• 原文:
+--

このストーリーの出発には、ジェームズが世界から切り離されていることが重要だったと推測できるのです。
ジェームズが誘拐された理由に興味がなかったわけ
物語の終盤、育ての父テッドを訪ねた際、ジェームズが誘拐の理由に興味を示さなかったこともそれで理解できます。
彼にとっては、映画の完成こそが最大の焦点であり、誘拐が良いことか悪いことかは問題ではないのです。
ただし、これはある意味でまだ彼が狭い世界でしか生きていないことも意味していました。
ジェームズが真に向かい合うべきものは、別に存在しています。
新しいブリグズビー・ベアの意味
ジェームズが向かい合ったもの。それは創作者としての苦しみでした。
新しい世界とジェームズの誕生/創出の苦しみ
映画を撮っているとき、彼はまだ「ただ純粋に楽しむ存在」でした。

+--

[保存済みの項目]

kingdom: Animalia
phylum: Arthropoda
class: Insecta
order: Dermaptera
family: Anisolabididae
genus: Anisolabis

+--

• 課題:
映画『ブリグズビー・ベア』を論じた原文を、最後の文に続けて書き継ぎなさい。 資料はこの作業には用いません。

• 解答:
パーティを楽しみ、スマホに驚き、世界を知りはしゃいでいます。
そして無理やり入院させられた際には病院の窓を割って逃走するなど、やはり善悪の基準がズレたまま。
外の世界に出て順応しただけでは、彼はまだ新しい存在になったとはいえないのです。
しかしそんな彼が、緊張で映画の上映に立ち会うことすらできず、親友にのみ本音を吐露します。
不評だったら?
引用:ブリグズビー・ベア/配給会社:カルチャヴィル
彼は、ここで初めて自分以外の視点を獲得したのです。
サン・スナッチャー
映画では、ブリグズビー・ベアは新しい宇宙を創造する為に仲間に別れを告げ飛び立ちました。
ここで興味深い存在は、対する相手であるサン・スナッチャーです。
太陽泥棒と訳されていますが、サンを「太陽」と「息子」のダブルミーニングと考えることもできるでしょう。
息子泥棒。そう、昔の父のことを指しています。
サン・スナッチャーへ突進し「口の中へ入った」ことは、父との一体化も意味しているとも考えられないでしょうか。
創作者になる、つまりジェームズもまた父(作り、育てる側)になったと読みとることができるのです。
ジェームズだけに見えたブリグズビー・ベア
上映終了後、ようやく劇場に入ることができたジェームズ。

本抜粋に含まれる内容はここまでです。